**Work to complete**
Reproduce verbatim the lines of the data, starting with the first line and continuing through the line containing "Although the Nile", including both.

Records supplied Start Marker

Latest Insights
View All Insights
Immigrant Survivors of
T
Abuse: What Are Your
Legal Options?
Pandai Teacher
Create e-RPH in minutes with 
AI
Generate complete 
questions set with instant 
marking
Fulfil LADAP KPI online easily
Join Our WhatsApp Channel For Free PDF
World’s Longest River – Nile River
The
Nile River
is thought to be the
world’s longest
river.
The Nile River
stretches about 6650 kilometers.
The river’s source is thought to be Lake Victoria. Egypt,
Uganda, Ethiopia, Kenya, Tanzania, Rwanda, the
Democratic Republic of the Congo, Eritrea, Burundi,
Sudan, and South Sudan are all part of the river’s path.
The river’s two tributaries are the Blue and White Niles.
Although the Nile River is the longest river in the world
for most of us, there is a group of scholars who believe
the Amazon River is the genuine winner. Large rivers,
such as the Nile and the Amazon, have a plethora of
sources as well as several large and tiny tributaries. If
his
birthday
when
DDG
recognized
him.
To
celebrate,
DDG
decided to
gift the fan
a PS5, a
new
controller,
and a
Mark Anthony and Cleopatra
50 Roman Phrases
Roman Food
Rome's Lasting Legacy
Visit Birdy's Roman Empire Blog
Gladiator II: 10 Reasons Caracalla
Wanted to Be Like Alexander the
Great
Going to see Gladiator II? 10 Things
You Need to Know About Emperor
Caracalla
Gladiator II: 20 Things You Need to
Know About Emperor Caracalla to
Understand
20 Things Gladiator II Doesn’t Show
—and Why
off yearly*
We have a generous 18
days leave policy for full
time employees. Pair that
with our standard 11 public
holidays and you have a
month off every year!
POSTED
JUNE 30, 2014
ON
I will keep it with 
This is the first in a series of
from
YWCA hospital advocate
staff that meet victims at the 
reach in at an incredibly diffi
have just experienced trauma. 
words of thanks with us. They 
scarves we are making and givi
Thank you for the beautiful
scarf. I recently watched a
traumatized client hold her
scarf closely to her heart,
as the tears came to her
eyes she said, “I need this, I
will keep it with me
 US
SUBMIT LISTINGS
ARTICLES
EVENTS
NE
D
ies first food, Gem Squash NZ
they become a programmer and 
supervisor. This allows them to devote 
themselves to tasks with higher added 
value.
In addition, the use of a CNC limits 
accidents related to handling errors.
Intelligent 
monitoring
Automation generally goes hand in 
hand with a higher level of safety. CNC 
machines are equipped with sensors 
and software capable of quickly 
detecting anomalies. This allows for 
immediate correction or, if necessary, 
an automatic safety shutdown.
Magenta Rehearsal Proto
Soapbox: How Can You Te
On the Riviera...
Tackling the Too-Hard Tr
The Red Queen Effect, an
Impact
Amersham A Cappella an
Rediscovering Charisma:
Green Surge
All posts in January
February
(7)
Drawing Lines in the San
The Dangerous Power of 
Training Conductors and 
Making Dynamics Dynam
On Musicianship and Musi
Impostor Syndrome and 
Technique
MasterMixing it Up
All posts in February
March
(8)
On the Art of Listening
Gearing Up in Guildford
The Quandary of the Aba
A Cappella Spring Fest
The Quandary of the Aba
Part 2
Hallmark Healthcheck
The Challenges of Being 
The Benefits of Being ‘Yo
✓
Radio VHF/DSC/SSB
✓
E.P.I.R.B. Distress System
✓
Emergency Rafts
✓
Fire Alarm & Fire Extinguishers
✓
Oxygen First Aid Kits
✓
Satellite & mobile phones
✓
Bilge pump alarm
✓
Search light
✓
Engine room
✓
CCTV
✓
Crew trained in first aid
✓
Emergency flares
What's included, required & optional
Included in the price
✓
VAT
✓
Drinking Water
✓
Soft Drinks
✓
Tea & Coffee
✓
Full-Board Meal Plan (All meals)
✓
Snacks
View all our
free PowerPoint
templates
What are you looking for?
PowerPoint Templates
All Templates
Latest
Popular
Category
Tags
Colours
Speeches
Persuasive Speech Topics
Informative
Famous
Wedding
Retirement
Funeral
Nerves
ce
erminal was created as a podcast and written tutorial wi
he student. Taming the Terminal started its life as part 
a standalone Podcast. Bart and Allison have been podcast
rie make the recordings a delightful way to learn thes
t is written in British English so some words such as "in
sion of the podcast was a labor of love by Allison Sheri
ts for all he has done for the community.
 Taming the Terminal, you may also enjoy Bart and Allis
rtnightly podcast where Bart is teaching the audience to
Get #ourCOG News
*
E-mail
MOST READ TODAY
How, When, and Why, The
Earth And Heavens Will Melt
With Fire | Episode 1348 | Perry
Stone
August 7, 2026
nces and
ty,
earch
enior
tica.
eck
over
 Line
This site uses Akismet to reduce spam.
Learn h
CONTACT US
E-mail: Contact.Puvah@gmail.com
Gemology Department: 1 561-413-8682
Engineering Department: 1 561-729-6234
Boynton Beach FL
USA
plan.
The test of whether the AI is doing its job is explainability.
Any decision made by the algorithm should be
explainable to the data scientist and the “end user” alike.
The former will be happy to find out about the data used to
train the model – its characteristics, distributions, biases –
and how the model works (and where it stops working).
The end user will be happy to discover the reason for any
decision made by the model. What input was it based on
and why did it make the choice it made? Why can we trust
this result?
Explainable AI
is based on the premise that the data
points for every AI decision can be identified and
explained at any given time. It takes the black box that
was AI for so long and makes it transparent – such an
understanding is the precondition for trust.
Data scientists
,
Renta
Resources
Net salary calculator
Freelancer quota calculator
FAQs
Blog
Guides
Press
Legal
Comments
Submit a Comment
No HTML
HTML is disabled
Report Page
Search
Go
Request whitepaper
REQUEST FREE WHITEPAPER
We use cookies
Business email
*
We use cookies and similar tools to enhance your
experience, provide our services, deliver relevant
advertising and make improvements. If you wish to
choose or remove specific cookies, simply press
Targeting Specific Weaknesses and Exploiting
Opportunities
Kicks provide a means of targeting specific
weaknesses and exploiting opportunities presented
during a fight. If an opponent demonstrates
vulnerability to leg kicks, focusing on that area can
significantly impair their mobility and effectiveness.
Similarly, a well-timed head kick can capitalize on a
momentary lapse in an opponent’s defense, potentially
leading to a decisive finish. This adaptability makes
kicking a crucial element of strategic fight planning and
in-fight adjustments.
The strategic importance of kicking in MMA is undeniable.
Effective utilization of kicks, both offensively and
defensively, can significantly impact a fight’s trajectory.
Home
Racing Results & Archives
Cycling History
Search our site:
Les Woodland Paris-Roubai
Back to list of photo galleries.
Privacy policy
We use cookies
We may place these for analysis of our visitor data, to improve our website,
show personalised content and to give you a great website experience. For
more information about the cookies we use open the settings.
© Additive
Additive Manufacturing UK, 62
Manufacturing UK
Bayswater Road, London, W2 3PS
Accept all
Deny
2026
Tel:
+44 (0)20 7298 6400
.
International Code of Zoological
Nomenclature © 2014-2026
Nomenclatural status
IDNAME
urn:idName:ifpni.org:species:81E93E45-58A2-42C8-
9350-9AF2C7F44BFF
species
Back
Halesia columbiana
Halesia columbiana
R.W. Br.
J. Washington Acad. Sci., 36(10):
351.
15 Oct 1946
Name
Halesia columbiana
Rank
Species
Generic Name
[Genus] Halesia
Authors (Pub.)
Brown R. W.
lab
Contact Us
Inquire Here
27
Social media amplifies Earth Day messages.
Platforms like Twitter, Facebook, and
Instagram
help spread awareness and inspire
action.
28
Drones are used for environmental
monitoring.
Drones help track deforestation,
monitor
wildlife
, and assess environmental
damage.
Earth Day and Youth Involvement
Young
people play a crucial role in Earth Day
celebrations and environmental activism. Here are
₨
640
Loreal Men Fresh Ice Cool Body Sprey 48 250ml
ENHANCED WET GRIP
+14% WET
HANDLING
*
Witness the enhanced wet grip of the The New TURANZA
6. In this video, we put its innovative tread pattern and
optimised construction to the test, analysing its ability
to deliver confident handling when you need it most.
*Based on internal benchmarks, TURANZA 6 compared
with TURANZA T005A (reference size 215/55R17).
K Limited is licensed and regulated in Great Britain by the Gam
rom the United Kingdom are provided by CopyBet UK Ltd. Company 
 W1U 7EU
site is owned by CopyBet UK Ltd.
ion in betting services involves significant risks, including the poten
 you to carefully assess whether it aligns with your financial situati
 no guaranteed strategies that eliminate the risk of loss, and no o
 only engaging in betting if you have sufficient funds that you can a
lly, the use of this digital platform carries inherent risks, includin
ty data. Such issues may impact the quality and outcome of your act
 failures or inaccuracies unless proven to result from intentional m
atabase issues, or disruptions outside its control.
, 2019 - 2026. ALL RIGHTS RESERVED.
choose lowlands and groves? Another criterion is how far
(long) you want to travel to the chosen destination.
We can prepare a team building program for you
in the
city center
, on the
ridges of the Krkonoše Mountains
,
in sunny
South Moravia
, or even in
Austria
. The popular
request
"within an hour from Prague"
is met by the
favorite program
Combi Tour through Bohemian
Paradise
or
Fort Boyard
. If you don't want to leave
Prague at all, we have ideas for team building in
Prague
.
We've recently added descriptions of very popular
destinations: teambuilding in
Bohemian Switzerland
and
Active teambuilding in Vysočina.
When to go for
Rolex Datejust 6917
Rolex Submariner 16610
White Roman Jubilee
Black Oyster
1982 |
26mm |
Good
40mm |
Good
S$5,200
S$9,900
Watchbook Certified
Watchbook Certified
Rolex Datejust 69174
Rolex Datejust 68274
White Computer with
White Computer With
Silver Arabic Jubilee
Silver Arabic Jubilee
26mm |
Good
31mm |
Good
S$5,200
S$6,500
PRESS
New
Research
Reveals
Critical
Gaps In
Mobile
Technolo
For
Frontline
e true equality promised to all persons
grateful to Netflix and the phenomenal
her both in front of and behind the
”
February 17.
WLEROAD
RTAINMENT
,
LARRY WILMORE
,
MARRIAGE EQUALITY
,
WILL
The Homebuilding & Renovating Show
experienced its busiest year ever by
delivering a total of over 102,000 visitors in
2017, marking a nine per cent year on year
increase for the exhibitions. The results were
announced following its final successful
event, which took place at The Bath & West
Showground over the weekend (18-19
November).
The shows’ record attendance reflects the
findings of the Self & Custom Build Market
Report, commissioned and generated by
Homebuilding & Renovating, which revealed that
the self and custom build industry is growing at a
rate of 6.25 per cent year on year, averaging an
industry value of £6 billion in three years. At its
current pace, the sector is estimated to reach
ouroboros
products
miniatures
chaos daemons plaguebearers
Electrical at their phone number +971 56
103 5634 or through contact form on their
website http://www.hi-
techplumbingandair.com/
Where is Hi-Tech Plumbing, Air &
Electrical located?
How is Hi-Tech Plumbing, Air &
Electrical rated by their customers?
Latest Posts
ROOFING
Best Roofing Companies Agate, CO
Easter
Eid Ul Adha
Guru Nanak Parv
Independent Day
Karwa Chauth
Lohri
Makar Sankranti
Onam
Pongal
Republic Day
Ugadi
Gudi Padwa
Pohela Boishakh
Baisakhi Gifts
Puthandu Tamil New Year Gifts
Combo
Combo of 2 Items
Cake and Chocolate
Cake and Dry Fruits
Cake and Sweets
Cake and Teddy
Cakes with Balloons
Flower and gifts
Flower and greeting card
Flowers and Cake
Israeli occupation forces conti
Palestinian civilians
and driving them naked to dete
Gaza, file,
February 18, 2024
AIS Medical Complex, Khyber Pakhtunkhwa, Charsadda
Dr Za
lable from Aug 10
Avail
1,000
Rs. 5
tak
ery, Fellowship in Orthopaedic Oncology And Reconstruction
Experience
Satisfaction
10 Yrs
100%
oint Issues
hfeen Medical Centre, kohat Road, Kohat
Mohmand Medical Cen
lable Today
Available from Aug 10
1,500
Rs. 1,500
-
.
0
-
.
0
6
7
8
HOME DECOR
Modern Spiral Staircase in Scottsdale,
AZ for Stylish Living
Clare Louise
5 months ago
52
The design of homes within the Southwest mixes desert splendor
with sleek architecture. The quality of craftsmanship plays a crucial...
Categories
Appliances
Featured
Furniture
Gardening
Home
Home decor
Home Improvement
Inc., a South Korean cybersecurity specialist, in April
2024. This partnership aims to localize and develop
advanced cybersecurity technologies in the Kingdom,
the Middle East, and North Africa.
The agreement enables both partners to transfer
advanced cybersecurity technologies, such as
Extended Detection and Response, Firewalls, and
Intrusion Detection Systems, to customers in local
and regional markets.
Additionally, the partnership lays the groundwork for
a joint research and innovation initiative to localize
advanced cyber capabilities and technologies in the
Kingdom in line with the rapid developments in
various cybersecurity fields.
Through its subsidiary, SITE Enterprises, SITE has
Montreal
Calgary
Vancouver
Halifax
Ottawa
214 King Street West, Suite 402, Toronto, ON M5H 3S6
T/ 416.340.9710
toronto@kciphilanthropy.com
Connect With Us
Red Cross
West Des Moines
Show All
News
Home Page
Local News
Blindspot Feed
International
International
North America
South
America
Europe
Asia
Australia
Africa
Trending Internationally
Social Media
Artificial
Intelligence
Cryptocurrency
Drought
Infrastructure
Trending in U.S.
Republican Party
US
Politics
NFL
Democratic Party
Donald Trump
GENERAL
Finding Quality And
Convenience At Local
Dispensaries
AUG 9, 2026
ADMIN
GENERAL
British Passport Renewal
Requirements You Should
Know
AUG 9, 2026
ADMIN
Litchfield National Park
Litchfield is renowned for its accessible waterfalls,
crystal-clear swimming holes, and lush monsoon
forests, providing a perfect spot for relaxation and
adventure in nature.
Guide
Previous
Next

Records supplied End Marker

**Expected answer**
Latest Insights
View All Insights
Immigrant Survivors of
T
Abuse: What Are Your
Legal Options?
Pandai Teacher
Create e-RPH in minutes with 
AI
Generate complete 
questions set with instant 
marking
Fulfil LADAP KPI online easily
Join Our WhatsApp Channel For Free PDF
World’s Longest River – Nile River
The
Nile River
is thought to be the
world’s longest
river.
The Nile River
stretches about 6650 kilometers.
The river’s source is thought to be Lake Victoria. Egypt,
Uganda, Ethiopia, Kenya, Tanzania, Rwanda, the
Democratic Republic of the Congo, Eritrea, Burundi,
Sudan, and South Sudan are all part of the river’s path.
The river’s two tributaries are the Blue and White Niles.
Although the Nile River is the longest river in the world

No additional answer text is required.